La izquierda, por su parte, no ha demostrado capacidad de resistencia ni de “ofensiva” efectiva. Sin un proyecto o programa claro, audaz, que movilice a la población, aún desorganizada y fragmentada, se presenta, principalmente, como un elemento disonante y crítico en los ambientes parlamentarios (estatales y nacionales), buscando, en el momento, alianzas circunstanciales y coyunturales para las próximas elecciones municipales de 2020, no trascendiendo, por tanto, de una actuación convencional en la política institucional cotidiana.

Los partidos más radicales, por su parte, son pequeños y no tienen capilaridad ni mayor penetración en las masas.
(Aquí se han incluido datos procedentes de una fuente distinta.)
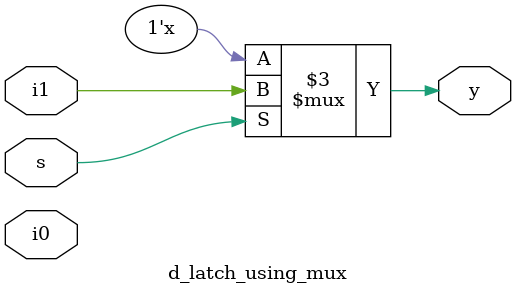
<source format=v>
`timescale 1ns / 1ps


module d_latch_using_mux(
    input  i1,i0,
    input s,
    output reg y
    );
   always@(i0,i1,s)
      begin
        if(s)
         y=i1;
        
      end 
     
endmodule

</source>
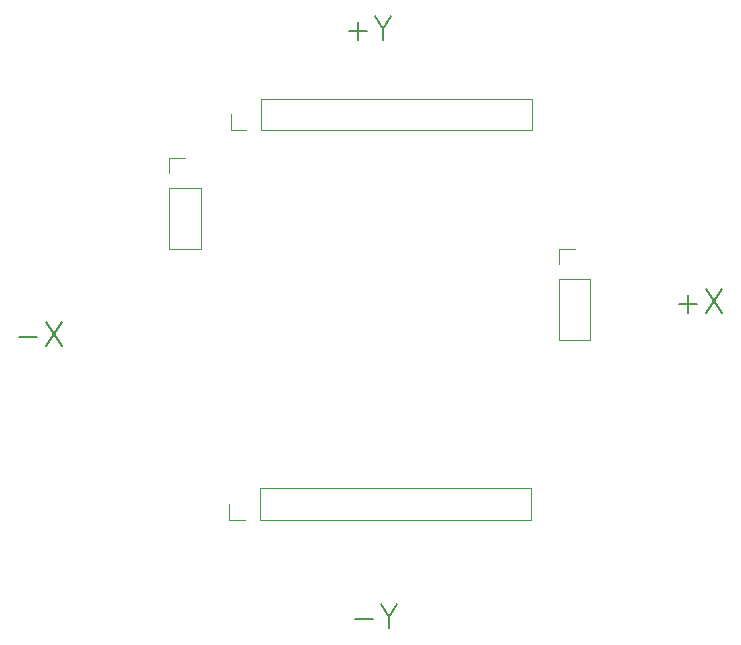
<source format=gto>
%TF.GenerationSoftware,KiCad,Pcbnew,(6.0.6)*%
%TF.CreationDate,2022-07-20T12:02:56+02:00*%
%TF.ProjectId,low_freq_board,6c6f775f-6672-4657-915f-626f6172642e,rev?*%
%TF.SameCoordinates,PX4f27ac0PY57bcf00*%
%TF.FileFunction,Legend,Top*%
%TF.FilePolarity,Positive*%
%FSLAX46Y46*%
G04 Gerber Fmt 4.6, Leading zero omitted, Abs format (unit mm)*
G04 Created by KiCad (PCBNEW (6.0.6)) date 2022-07-20 12:02:56*
%MOMM*%
%LPD*%
G01*
G04 APERTURE LIST*
%ADD10C,0.203000*%
%ADD11C,0.120000*%
G04 APERTURE END LIST*
D10*
X17379759Y43537858D02*
X18927950Y43537858D01*
X18153854Y42763762D02*
X18153854Y44311953D01*
X20282616Y43731381D02*
X20282616Y42763762D01*
X19605283Y44795762D02*
X20282616Y43731381D01*
X20959950Y44795762D01*
X45319759Y20423858D02*
X46867950Y20423858D01*
X46093854Y19649762D02*
X46093854Y21197953D01*
X47642045Y21681762D02*
X48996711Y19649762D01*
X48996711Y21681762D02*
X47642045Y19649762D01*
X17887759Y-6246142D02*
X19435950Y-6246142D01*
X20790616Y-6052619D02*
X20790616Y-7020238D01*
X20113283Y-4988238D02*
X20790616Y-6052619D01*
X21467950Y-4988238D01*
X-10560241Y17629858D02*
X-9012050Y17629858D01*
X-8237955Y18887762D02*
X-6883289Y16855762D01*
X-6883289Y18887762D02*
X-8237955Y16855762D01*
D11*
%TO.C,J3*%
X32759997Y2169999D02*
X32759997Y4829999D01*
X8569997Y2169999D02*
X7239997Y2169999D01*
X9839997Y2169999D02*
X32759997Y2169999D01*
X7239997Y2169999D02*
X7239997Y3499999D01*
X9839997Y2169999D02*
X9839997Y4829999D01*
X9839997Y4829999D02*
X32759997Y4829999D01*
%TO.C,J4*%
X2170000Y31500000D02*
X2170000Y32830000D01*
X2170000Y25090000D02*
X4830000Y25090000D01*
X4830000Y30230000D02*
X4830000Y25090000D01*
X2170000Y30230000D02*
X4830000Y30230000D01*
X2170000Y30230000D02*
X2170000Y25090000D01*
X2170000Y32830000D02*
X3500000Y32830000D01*
%TO.C,J1*%
X9970000Y37830000D02*
X32890000Y37830000D01*
X7370000Y35170000D02*
X7370000Y36500000D01*
X9970000Y35170000D02*
X9970000Y37830000D01*
X9970000Y35170000D02*
X32890000Y35170000D01*
X8700000Y35170000D02*
X7370000Y35170000D01*
X32890000Y35170000D02*
X32890000Y37830000D01*
%TO.C,J2*%
X37830000Y22530000D02*
X37830000Y17390000D01*
X35170000Y23800000D02*
X35170000Y25130000D01*
X35170000Y22530000D02*
X35170000Y17390000D01*
X35170000Y25130000D02*
X36500000Y25130000D01*
X35170000Y17390000D02*
X37830000Y17390000D01*
X35170000Y22530000D02*
X37830000Y22530000D01*
%TD*%
M02*

</source>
Y los movimientos sociales, que salen a la calle de manera intermitente, no tienen la fuerza suficiente y muchas veces tienen como eje prioritario una agenda identitaria, ambiental o costumbrista, además de promover manifestaciones específicas vinculadas a situaciones específicas, como posibles deliberaciones desfavorables de algún órgano. (el caso del Ministerio de Educación es un ejemplo de ello) o el aumento de las tarifas del transporte público. Todas ellas, sin duda, importantes formas de acción, pero que, por el momento, no parecen poder ir más allá de la coyuntura inmediata.

Hay un fuerte componente “posmoderno” en estas luchas, con la presencia de militantes autoproclamados “autonomistas” y “anticapitalistas” (en general, jóvenes desempleados y estudiantes de las clases medias urbanas), pero que, en términos generales, no utilice ni le guste el término "socialismo". Estos activistas, aún sin admitirlo, terminan sirviendo, en gran medida, para “mejorar” el sistema existente (y no “destruirlo”), al proponer políticas públicas inclusivas, mecanismos compensatorios para las minorías y medidas legales y legislativas. “progresistas”. La idea de revolución, en cambio, todavía les queda muy lejos, así como un proyecto de construcción del “socialismo”.

La situación, por lo tanto, parece ser bastante complicada y solo se definirá más claramente en los próximos meses. Después de todo, el marco político en Brasil a menudo cambia rápidamente y los acontecimientos se aceleran. Nuevos hechos podrían cambiar la dinámica política inmediata y provocar huelgas y protestas, espontáneas u organizadas, como las que se han dado en otros países del continente en los últimos tiempos. El gobierno lo sabe y se prepara para cualquier eventualidad. Una respuesta violenta tiene el potencial de conducir a una mayor radicalización del medio ambiente. Pero también puede ser una oportunidad para que la izquierda dé un salto cualitativo en cuanto a organización y programas, y cambie el rumbo de las luchas populares. Se trata pues de esperar el avance del proceso.

* Luis Bernardo Pericas Es profesor del Departamento de Historia de la USP. Autor, entre otros libros, de Caio Prado Júnior: una biografía política (Boitempo).

Publicado originalmente en Revista Casa de las Américas, no. 298, La Habana, enero-marzo de 2020, pp. 46 a 52.